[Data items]
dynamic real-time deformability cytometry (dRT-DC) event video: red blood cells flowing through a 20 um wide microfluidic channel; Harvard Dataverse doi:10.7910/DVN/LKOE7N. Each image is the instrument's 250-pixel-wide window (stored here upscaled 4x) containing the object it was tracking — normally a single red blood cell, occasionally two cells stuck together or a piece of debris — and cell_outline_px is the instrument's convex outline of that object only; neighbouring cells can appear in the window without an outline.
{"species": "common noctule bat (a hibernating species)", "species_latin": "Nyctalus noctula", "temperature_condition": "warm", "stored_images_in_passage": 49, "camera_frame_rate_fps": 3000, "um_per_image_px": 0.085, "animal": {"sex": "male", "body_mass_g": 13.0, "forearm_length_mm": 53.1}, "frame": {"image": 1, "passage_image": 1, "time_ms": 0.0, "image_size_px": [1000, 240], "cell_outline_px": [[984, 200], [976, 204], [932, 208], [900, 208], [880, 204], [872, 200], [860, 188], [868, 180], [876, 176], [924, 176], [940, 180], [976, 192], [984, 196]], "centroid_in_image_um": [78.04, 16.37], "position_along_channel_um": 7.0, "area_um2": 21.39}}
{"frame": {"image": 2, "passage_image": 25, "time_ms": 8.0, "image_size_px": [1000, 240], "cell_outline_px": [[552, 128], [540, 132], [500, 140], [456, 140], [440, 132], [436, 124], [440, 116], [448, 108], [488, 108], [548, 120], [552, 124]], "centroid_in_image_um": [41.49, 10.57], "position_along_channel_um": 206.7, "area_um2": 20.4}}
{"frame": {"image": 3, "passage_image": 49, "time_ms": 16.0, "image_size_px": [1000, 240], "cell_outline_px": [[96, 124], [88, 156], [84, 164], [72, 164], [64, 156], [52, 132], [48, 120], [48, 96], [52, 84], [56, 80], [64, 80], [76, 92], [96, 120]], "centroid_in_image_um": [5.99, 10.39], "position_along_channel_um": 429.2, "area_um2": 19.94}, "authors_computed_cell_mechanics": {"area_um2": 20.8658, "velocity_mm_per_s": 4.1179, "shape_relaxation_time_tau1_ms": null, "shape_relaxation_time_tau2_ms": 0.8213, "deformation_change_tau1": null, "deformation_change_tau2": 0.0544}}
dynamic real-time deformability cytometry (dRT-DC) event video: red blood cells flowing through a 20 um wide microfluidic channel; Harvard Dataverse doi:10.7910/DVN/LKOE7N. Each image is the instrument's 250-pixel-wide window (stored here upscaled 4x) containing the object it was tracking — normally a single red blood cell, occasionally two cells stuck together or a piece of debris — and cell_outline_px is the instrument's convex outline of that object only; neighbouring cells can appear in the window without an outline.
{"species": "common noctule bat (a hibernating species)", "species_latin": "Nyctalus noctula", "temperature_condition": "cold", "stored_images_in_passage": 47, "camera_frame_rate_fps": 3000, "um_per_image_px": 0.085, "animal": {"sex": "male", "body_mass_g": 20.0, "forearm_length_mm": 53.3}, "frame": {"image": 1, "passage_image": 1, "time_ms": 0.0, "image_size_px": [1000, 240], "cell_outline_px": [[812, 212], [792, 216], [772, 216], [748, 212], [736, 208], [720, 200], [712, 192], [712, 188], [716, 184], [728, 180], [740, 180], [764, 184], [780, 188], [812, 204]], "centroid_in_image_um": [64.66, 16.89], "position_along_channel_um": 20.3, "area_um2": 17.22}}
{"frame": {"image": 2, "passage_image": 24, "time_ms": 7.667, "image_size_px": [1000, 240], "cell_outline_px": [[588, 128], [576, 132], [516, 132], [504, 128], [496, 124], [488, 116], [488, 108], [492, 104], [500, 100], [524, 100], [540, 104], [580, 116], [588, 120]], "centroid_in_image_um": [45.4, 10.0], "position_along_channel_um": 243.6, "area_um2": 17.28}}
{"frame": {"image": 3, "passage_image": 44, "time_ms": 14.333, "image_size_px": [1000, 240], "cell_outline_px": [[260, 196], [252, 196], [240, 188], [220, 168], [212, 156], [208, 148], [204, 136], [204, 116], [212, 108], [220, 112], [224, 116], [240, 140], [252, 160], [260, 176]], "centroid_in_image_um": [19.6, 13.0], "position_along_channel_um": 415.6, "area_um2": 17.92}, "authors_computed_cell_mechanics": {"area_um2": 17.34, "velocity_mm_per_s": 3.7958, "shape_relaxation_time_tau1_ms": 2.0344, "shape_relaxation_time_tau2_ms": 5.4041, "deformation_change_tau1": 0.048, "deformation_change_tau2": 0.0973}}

STATED PROBLEM: Retype the records above exactly.

EXERCISE RESPONSE:
dynamic real-time deformability cytometry (dRT-DC) event video: red blood cells flowing through a 20 um wide microfluidic channel; Harvard Dataverse doi:10.7910/DVN/LKOE7N. Each image is the instrument's 250-pixel-wide window (stored here upscaled 4x) containing the object it was tracking — normally a single red blood cell, occasionally two cells stuck together or a piece of debris — and cell_outline_px is the instrument's convex outline of that object only; neighbouring cells can appear in the window without an outline.
{"species": "common noctule bat (a hibernating species)", "species_latin": "Nyctalus noctula", "temperature_condition": "warm", "stored_images_in_passage": 49, "camera_frame_rate_fps": 3000, "um_per_image_px": 0.085, "animal": {"sex": "male", "body_mass_g": 13.0, "forearm_length_mm": 53.1}, "frame": {"image": 1, "passage_image": 1, "time_ms": 0.0, "image_size_px": [1000, 240], "cell_outline_px": [[984, 200], [976, 204], [932, 208], [900, 208], [880, 204], [872, 200], [860, 188], [868, 180], [876, 176], [924, 176], [940, 180], [976, 192], [984, 196]], "centroid_in_image_um": [78.04, 16.37], "position_along_channel_um": 7.0, "area_um2": 21.39}}
{"frame": {"image": 2, "passage_image": 25, "time_ms": 8.0, "image_size_px": [1000, 240], "cell_outline_px": [[552, 128], [540, 132], [500, 140], [456, 140], [440, 132], [436, 124], [440, 116], [448, 108], [488, 108], [548, 120], [552, 124]], "centroid_in_image_um": [41.49, 10.57], "position_along_channel_um": 206.7, "area_um2": 20.4}}
{"frame": {"image": 3, "passage_image": 49, "time_ms": 16.0, "image_size_px": [1000, 240], "cell_outline_px": [[96, 124], [88, 156], [84, 164], [72, 164], [64, 156], [52, 132], [48, 120], [48, 96], [52, 84], [56, 80], [64, 80], [76, 92], [96, 120]], "centroid_in_image_um": [5.99, 10.39], "position_along_channel_um": 429.2, "area_um2": 19.94}, "authors_computed_cell_mechanics": {"area_um2": 20.8658, "velocity_mm_per_s": 4.1179, "shape_relaxation_time_tau1_ms": null, "shape_relaxation_time_tau2_ms": 0.8213, "deformation_change_tau1": null, "deformation_change_tau2": 0.0544}}
dynamic real-time deformability cytometry (dRT-DC) event video: red blood cells flowing through a 20 um wide microfluidic channel; Harvard Dataverse doi:10.7910/DVN/LKOE7N. Each image is the instrument's 250-pixel-wide window (stored here upscaled 4x) containing the object it was tracking — normally a single red blood cell, occasionally two cells stuck together or a piece of debris — and cell_outline_px is the instrument's convex outline of that object only; neighbouring cells can appear in the window without an outline.
{"species": "common noctule bat (a hibernating species)", "species_latin": "Nyctalus noctula", "temperature_condition": "cold", "stored_images_in_passage": 47, "camera_frame_rate_fps": 3000, "um_per_image_px": 0.085, "animal": {"sex": "male", "body_mass_g": 20.0, "forearm_length_mm": 53.3}, "frame": {"image": 1, "passage_image": 1, "time_ms": 0.0, "image_size_px": [1000, 240], "cell_outline_px": [[812, 212], [792, 216], [772, 216], [748, 212], [736, 208], [720, 200], [712, 192], [712, 188], [716, 184], [728, 180], [740, 180], [764, 184], [780, 188], [812, 204]], "centroid_in_image_um": [64.66, 16.89], "position_along_channel_um": 20.3, "area_um2": 17.22}}
{"frame": {"image": 2, "passage_image": 24, "time_ms": 7.667, "image_size_px": [1000, 240], "cell_outline_px": [[588, 128], [576, 132], [516, 132], [504, 128], [496, 124], [488, 116], [488, 108], [492, 104], [500, 100], [524, 100], [540, 104], [580, 116], [588, 120]], "centroid_in_image_um": [45.4, 10.0], "position_along_channel_um": 243.6, "area_um2": 17.28}}
{"frame": {"image": 3, "passage_image": 44, "time_ms": 14.333, "image_size_px": [1000, 240], "cell_outline_px": [[260, 196], [252, 196], [240, 188], [220, 168], [212, 156], [208, 148], [204, 136], [204, 116], [212, 108], [220, 112], [224, 116], [240, 140], [252, 160], [260, 176]], "centroid_in_image_um": [19.6, 13.0], "position_along_channel_um": 415.6, "area_um2": 17.92}, "authors_computed_cell_mechanics": {"area_um2": 17.34, "velocity_mm_per_s": 3.7958, "shape_relaxation_time_tau1_ms": 2.0344, "shape_relaxation_time_tau2_ms": 5.4041, "deformation_change_tau1": 0.048, "deformation_change_tau2": 0.0973}}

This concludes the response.